Stream the playlist via Spotify (Apple Music’s broken at the moment). Did you miss a previous playlist? Get thee to the archives.
Best of Bandcamp
Moor Jewelry, True Opera: Moor Mother + Mental Jewelry blaze through 10 spontaneous punk missives, conjuring the chaos of Crass and No Trend, Mission of Burma's bass lines and AmRep noise.
A Pregnant Light, I and I: Damian Master’s second multi-part metal-punk epic, and like 2016's Rocky, this one feels personal. Dusky riffs, blackened shoegaze and acoustic passages break up the emotional gut-punch.
Pink Siifu, NEGRO: In awe of this noise. Rages at white supremacy and capitalism with blown-out punk, liberation jazz a la Art Ensemble of Chicago and industrial rap as his weapons.
Lord Vigo, Danse de Noir: From the high-energy riffs to the theatrical mid-tempo ragers, these Germans really love Dio. The pipes aren't there — few can match Ronnie James Dio — but the spirit is mighty. Some Blue Öyster Cult hard-rock pop hooks + a Gothic sheen makes it Lord Vigo's own.
Buck Curran, No Love is a Sorrow: While Buck, an American guitarist living in Northern Italy, makes downer-psych with an eye towards sunset, beauty seeps through the cracks of these songs, especially in his soft baritone.
Haapoja, Mullan Keskeltä: Deathspell Omega, but make it a Finnish hardcore band. Unhinged and oblong terror, but loaded with weirdo black-metal grooves.
Morusque, the end of music: Musique concrète constructed from the very ends of songs. A simple idea that ends up sounding like Broadcast gone vaporwave, or The Books' twee pastiche pulsing with krautrock and chill-hop beats.

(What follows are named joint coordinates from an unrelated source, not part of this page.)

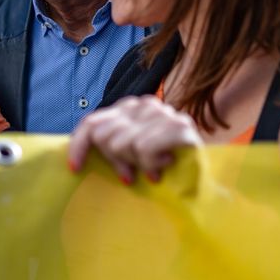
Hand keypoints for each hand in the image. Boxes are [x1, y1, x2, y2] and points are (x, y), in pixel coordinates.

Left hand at [68, 95, 201, 183]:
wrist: (204, 174)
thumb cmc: (162, 165)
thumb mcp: (129, 155)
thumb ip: (109, 147)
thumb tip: (77, 159)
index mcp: (128, 109)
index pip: (90, 122)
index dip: (78, 146)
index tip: (75, 169)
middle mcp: (143, 104)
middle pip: (102, 136)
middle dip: (115, 160)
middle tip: (132, 173)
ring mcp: (162, 112)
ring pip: (122, 144)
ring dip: (137, 163)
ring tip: (153, 168)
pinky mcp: (179, 125)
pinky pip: (143, 148)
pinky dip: (151, 163)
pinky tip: (164, 164)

SØØN, WHAT THE F*** DID WE DØ TØ THE EARTH: Jeez, what a 2020 mood. Really fast, really feminist, really pissed hardcore from Honolulu, Hawaii. No guitar solos, just rage. I’m also just a fan of extraneous and unnecessary diacritics.
Death the Leveller, II: Quietly sob while slowly banging your head to this beautiful bummer. 40 Watt Sun and Primordial fans take note, especially, of this theatrically sung, moody doom metal from Ireland.
Kim Myhr & Australian Art Orchesta, Vesper: Night music for insomniacs and sleepwalkers, illuminating wonder and terror in slowly shifting strings. Calls to mind Talk Talk's Laughing Stock as the Norwegian guitarist journeys through the dark.
The Giuseppi Logan Quartet, The Giuseppi Logan Quartet: Was sad to hear about the death of this free-jazz multireedist (as well as bassist Henry Grimes). Here’s a guy who released two singular albums for ESP-Disk’ in the 1960s, completely disappeared and then returned in 2009. This quartet date from 1964, in particular, is truly wild, uninhibited free jazz — looking back, it anticipates Albert Ayler’s noise for the same label just a year later, but leans into a raw, seeking chaos.
RIYL tangents
What: Abundant Living (newsletter)
Why: Might as well make this newsletter’s first RIYL (where I literally just recommend things I like: podcasts, dumb memes, breakfast recipes, etc.) to another newsletter on Substack. Zachary Lipez recommends great hardcore-punk demos via Twitter, slings drinks in Brooklyn (or did before *gestures everywhere*) and sings for Gothic post-punks Publicist UK, but he’s always a been a trip to read. His writing is like a spider-web — there are connective strands, but it’s easy to get tangled in his run-ons, asides and rabbit holes. I mean, how the h*ck else do you link up Dolly Parton with 16 Horsepower?